┌─ DATA TO PROCESS

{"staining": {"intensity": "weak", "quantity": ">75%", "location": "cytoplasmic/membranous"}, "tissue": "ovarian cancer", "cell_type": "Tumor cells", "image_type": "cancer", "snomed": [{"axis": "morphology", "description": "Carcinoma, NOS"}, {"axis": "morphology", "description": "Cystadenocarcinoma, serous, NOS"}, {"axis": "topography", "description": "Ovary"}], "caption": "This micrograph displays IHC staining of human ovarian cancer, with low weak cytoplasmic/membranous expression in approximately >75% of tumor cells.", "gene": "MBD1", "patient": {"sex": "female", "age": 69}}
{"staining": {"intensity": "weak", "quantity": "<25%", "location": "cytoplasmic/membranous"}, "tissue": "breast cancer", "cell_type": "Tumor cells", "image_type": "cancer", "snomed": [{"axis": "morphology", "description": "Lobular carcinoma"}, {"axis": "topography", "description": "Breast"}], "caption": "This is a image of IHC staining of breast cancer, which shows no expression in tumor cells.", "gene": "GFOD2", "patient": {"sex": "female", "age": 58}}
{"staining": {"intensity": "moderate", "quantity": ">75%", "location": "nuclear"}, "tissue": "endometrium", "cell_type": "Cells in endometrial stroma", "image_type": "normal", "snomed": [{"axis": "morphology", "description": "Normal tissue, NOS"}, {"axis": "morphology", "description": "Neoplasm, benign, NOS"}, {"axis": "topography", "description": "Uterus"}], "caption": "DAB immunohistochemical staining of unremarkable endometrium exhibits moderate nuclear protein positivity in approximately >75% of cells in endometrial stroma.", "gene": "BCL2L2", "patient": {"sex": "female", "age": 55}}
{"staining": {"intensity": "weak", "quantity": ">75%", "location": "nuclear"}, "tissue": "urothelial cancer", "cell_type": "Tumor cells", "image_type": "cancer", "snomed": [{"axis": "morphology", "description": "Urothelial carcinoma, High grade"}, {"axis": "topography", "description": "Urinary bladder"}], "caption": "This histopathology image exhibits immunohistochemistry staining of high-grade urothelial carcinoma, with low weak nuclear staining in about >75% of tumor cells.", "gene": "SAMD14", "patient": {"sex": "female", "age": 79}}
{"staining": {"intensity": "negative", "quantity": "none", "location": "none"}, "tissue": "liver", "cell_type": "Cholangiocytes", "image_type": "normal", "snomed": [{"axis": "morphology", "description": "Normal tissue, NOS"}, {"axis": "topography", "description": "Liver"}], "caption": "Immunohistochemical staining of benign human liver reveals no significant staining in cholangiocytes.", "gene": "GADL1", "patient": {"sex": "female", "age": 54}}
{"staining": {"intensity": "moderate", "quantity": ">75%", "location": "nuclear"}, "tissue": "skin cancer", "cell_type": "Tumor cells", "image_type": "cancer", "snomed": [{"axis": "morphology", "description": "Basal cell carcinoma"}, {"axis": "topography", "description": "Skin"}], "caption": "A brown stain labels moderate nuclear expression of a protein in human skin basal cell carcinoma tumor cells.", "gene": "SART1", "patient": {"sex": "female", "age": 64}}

└─

PROBLEM TO WORK ON: Set the whole listing down, word for word.

RESULT:
{"staining": {"intensity": "weak", "quantity": ">75%", "location": "cytoplasmic/membranous"}, "tissue": "ovarian cancer", "cell_type": "Tumor cells", "image_type": "cancer", "snomed": [{"axis": "morphology", "description": "Carcinoma, NOS"}, {"axis": "morphology", "description": "Cystadenocarcinoma, serous, NOS"}, {"axis": "topography", "description": "Ovary"}], "caption": "This micrograph displays IHC staining of human ovarian cancer, with low weak cytoplasmic/membranous expression in approximately >75% of tumor cells.", "gene": "MBD1", "patient": {"sex": "female", "age": 69}}
{"staining": {"intensity": "weak", "quantity": "<25%", "location": "cytoplasmic/membranous"}, "tissue": "breast cancer", "cell_type": "Tumor cells", "image_type": "cancer", "snomed": [{"axis": "morphology", "description": "Lobular carcinoma"}, {"axis": "topography", "description": "Breast"}], "caption": "This is a image of IHC staining of breast cancer, which shows no expression in tumor cells.", "gene": "GFOD2", "patient": {"sex": "female", "age": 58}}
{"staining": {"intensity": "moderate", "quantity": ">75%", "location": "nuclear"}, "tissue": "endometrium", "cell_type": "Cells in endometrial stroma", "image_type": "normal", "snomed": [{"axis": "morphology", "description": "Normal tissue, NOS"}, {"axis": "morphology", "description": "Neoplasm, benign, NOS"}, {"axis": "topography", "description": "Uterus"}], "caption": "DAB immunohistochemical staining of unremarkable endometrium exhibits moderate nuclear protein positivity in approximately >75% of cells in endometrial stroma.", "gene": "BCL2L2", "patient": {"sex": "female", "age": 55}}
{"staining": {"intensity": "weak", "quantity": ">75%", "location": "nuclear"}, "tissue": "urothelial cancer", "cell_type": "Tumor cells", "image_type": "cancer", "snomed": [{"axis": "morphology", "description": "Urothelial carcinoma, High grade"}, {"axis": "topography", "description": "Urinary bladder"}], "caption": "This histopathology image exhibits immunohistochemistry staining of high-grade urothelial carcinoma, with low weak nuclear staining in about >75% of tumor cells.", "gene": "SAMD14", "patient": {"sex": "female", "age": 79}}
{"staining": {"intensity": "negative", "quantity": "none", "location": "none"}, "tissue": "liver", "cell_type": "Cholangiocytes", "image_type": "normal", "snomed": [{"axis": "morphology", "description": "Normal tissue, NOS"}, {"axis": "topography", "description": "Liver"}], "caption": "Immunohistochemical staining of benign human liver reveals no significant staining in cholangiocytes.", "gene": "GADL1", "patient": {"sex": "female", "age": 54}}
{"staining": {"intensity": "moderate", "quantity": ">75%", "location": "nuclear"}, "tissue": "skin cancer", "cell_type": "Tumor cells", "image_type": "cancer", "snomed": [{"axis": "morphology", "description": "Basal cell carcinoma"}, {"axis": "topography", "description": "Skin"}], "caption": "A brown stain labels moderate nuclear expression of a protein in human skin basal cell carcinoma tumor cells.", "gene": "SART1", "patient": {"sex": "female", "age": 64}}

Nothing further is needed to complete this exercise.